A description/proof of that closure of difference of subsets is not necessarily difference of closures of subsets, but is contained in closure of minuend
Topics
About: topological space
The table of contents of this article
Starting Context
- The reader knows a definition of topological space.
- The reader knows a definition of closure of subset.
- The reader admits the proposition that the closure of the intersection of any finite number of subsets is contained in the intersection of the closures of the subsets.
Target Context
- The reader will have a description and a proof of the proposition that the closure of the difference of any 2 subsets is not necessarily the difference of the closures of the subsets, but is contained in the closure of the minuend.
Orientation
There is a list of definitions discussed so far in this site.
There is a list of propositions discussed so far in this site.
Main Body
1: Description
For any topological space, \(T\), and any subsets, \(S_1, S_2 \subseteq T\), the closure of the difference of the subsets, \(\overline{S_1 \setminus S_2}\), is not necessary the difference of the closures of the subsets, \(\overline{S_1} \setminus \overline{S_2}\), but is contained in the closure of the minuend, \(\overline{S_1}\), which means \(\overline{S_1 \setminus S_2} \subseteq \overline{S_1}\).
2: Proof
Suppose that \(T\) is the \(\mathbb{R}^2\) Euclidean topological space, \(S_1\) is the open ball, \(B_{0-2}\), and \(S_2\) is the open ball, \(B_{0-1}\), where \(B_{p-r}\) denotes the open ball centered at \(p\) with the \(r\) diameter.
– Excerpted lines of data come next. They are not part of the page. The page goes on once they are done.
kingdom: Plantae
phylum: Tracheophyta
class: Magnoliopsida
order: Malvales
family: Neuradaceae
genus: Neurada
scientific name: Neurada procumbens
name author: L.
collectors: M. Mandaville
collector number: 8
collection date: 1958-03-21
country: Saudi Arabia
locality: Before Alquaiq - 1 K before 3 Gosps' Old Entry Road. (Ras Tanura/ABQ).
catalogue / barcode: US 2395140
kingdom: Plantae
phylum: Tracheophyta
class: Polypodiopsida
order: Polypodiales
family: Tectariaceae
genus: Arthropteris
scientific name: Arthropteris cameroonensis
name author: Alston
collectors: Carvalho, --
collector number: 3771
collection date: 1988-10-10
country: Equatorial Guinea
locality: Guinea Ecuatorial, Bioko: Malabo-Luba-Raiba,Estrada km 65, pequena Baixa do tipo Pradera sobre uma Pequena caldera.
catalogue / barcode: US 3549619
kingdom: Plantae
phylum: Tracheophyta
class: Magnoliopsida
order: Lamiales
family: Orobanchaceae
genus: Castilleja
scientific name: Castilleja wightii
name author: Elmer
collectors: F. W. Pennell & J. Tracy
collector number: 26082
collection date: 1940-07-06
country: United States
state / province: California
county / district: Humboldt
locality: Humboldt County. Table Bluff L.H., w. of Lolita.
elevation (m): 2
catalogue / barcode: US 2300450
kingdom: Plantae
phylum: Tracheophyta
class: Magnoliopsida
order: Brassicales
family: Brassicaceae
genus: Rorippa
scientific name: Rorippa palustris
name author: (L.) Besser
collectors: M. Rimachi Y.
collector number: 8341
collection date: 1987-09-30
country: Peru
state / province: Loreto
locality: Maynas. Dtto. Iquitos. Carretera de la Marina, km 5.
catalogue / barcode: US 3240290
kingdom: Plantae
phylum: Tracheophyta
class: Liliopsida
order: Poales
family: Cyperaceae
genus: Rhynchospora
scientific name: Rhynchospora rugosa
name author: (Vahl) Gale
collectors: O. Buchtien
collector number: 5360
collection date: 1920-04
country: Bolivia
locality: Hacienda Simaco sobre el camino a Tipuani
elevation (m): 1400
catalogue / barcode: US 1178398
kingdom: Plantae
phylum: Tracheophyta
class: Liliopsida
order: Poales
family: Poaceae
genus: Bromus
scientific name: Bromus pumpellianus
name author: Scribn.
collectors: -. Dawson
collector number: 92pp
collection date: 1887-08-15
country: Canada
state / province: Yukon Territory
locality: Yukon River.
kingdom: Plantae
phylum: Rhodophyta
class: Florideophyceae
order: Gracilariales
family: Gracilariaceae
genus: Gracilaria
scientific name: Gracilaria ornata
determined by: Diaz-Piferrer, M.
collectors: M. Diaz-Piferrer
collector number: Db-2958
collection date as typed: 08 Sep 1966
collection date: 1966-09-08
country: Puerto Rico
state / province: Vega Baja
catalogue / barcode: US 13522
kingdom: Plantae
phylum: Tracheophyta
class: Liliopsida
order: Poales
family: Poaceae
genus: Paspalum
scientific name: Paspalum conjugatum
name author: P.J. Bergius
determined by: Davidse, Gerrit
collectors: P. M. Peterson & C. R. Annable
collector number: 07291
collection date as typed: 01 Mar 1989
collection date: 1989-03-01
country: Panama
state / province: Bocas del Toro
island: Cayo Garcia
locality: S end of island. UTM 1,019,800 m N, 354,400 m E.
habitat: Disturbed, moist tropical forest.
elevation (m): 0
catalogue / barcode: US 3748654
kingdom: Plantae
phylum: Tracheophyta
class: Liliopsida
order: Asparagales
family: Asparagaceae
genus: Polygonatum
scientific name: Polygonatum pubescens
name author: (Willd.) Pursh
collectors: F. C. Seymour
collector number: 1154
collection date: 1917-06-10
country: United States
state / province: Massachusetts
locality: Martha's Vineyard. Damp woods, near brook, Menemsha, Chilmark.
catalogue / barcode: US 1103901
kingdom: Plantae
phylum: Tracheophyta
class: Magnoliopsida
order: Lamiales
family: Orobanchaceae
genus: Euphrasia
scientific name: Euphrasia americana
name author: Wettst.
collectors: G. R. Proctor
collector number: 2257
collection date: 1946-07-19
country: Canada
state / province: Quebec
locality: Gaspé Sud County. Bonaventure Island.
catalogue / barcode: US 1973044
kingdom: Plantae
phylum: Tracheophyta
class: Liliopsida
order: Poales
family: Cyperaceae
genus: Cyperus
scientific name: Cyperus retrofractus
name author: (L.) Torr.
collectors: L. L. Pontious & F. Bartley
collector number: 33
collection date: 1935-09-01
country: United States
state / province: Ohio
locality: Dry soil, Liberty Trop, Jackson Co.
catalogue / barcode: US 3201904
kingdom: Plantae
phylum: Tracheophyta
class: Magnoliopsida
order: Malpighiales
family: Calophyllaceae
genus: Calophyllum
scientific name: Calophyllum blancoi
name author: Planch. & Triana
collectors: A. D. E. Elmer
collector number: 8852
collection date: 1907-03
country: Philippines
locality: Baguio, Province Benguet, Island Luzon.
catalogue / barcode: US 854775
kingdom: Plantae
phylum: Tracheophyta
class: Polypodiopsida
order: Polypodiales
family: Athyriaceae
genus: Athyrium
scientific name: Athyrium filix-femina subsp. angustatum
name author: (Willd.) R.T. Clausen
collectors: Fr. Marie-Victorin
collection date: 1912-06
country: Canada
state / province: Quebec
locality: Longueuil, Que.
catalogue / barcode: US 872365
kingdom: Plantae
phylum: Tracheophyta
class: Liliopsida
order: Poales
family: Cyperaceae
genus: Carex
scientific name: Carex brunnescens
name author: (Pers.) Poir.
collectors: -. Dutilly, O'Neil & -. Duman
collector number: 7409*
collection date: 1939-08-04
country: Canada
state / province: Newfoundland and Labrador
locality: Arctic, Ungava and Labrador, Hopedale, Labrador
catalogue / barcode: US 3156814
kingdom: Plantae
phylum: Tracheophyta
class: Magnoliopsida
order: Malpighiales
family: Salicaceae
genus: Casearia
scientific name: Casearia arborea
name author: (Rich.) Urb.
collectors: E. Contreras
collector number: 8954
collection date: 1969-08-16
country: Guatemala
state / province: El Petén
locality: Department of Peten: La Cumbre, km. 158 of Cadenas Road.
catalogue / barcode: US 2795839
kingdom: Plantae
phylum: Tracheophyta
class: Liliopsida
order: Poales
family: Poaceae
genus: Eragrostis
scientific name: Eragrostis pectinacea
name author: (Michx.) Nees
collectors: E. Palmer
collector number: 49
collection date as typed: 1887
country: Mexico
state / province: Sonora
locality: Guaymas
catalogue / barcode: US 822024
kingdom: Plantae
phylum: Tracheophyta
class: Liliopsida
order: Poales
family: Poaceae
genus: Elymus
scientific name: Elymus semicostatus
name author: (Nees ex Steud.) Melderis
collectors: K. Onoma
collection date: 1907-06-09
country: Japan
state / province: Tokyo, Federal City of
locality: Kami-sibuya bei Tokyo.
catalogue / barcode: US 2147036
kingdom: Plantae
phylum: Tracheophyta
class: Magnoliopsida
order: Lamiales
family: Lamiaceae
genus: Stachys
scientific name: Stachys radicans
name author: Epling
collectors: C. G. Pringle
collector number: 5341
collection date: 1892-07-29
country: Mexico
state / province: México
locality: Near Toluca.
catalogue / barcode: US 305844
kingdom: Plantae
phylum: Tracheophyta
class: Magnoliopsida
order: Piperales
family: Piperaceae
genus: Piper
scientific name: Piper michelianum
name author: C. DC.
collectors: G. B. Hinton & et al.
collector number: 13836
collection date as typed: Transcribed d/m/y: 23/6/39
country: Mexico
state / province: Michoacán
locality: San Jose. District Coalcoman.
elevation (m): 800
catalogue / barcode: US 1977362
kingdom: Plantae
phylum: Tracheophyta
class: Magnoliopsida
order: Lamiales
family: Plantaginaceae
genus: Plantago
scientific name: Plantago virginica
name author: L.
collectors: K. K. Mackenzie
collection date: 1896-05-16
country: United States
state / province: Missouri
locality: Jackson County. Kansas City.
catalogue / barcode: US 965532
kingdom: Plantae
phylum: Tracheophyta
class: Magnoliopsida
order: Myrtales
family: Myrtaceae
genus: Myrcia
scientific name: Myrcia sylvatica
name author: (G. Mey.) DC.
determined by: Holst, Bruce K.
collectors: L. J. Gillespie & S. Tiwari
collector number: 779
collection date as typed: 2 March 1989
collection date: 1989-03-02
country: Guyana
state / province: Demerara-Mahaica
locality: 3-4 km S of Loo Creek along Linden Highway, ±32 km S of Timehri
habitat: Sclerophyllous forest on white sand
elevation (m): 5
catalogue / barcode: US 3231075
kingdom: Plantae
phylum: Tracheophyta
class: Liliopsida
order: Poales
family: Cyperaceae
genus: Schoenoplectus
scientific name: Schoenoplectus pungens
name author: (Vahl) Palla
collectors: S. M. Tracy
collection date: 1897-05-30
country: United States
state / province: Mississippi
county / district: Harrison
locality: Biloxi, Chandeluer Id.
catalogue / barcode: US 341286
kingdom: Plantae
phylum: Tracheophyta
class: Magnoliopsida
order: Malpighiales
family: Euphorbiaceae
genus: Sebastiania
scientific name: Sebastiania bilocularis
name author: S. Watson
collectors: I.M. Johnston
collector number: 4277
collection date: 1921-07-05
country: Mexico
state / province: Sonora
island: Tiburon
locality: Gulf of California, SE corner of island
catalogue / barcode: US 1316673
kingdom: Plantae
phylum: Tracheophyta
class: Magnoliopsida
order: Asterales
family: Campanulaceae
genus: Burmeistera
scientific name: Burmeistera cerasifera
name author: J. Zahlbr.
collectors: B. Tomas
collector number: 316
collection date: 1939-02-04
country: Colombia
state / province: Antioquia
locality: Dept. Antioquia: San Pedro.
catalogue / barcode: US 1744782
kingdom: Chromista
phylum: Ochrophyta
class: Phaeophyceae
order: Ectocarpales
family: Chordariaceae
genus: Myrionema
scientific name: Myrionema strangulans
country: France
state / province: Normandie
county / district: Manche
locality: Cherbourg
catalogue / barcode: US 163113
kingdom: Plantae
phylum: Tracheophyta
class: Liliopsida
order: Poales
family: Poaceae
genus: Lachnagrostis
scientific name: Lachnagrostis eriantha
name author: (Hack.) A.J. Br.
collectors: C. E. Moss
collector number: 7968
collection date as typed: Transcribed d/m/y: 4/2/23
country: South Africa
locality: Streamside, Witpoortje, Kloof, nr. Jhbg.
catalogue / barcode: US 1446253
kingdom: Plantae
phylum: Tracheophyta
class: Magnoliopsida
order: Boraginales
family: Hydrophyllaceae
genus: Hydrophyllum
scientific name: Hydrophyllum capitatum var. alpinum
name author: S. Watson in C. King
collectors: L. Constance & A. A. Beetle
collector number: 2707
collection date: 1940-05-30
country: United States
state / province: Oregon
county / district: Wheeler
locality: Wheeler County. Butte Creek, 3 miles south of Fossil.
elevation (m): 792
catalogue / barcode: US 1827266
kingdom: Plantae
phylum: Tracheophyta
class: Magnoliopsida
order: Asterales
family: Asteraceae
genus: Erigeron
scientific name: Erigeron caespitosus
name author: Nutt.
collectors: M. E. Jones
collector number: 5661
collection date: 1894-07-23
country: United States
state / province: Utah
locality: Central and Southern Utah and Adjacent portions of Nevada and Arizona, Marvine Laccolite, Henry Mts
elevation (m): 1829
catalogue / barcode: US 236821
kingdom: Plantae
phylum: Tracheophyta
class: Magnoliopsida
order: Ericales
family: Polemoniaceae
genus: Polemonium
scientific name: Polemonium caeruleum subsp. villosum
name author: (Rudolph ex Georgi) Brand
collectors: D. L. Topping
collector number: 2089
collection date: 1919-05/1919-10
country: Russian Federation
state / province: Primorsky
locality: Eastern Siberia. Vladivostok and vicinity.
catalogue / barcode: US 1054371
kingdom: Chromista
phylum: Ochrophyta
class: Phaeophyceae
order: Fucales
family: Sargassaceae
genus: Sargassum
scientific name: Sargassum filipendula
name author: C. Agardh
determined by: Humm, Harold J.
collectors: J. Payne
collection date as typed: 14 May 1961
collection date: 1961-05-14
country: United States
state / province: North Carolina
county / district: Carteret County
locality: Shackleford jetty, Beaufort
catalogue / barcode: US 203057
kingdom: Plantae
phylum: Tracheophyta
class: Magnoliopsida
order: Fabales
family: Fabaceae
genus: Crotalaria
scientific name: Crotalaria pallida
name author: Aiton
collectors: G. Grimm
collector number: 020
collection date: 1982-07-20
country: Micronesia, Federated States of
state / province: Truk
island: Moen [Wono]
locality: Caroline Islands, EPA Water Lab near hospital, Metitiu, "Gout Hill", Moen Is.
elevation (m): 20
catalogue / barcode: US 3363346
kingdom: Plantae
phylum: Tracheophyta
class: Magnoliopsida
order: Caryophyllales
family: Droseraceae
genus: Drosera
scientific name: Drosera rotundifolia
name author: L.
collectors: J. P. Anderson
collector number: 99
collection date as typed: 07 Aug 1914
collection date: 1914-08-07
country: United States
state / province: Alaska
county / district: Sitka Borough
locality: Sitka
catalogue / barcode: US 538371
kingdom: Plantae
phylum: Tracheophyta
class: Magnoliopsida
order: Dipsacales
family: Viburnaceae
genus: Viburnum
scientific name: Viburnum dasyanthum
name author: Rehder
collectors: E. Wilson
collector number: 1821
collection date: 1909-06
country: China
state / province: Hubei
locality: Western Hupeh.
Then, \(\overline{S_1 \setminus S_2}\) contains the border of \(B_{0-1}\), but \(\overline{S_1} \setminus \overline{S_2}\) does not. So, as there is a counterexample, \(\overline{S_1 \setminus S_2}\) is not necessarily \(\overline{S_1} \setminus \overline{S_2}\).
\(S_1 \setminus S_2 = S_1 \cap (T \setminus S_2)\). By the proposition that the closure of the intersection of any finite number of subsets is contained in the intersection of the closures of the subsets, \(\overline{S_1 \setminus S_2} \subseteq \overline{S_1} \cap \overline{(T \setminus S_2)} \subseteq \overline{S_1}\).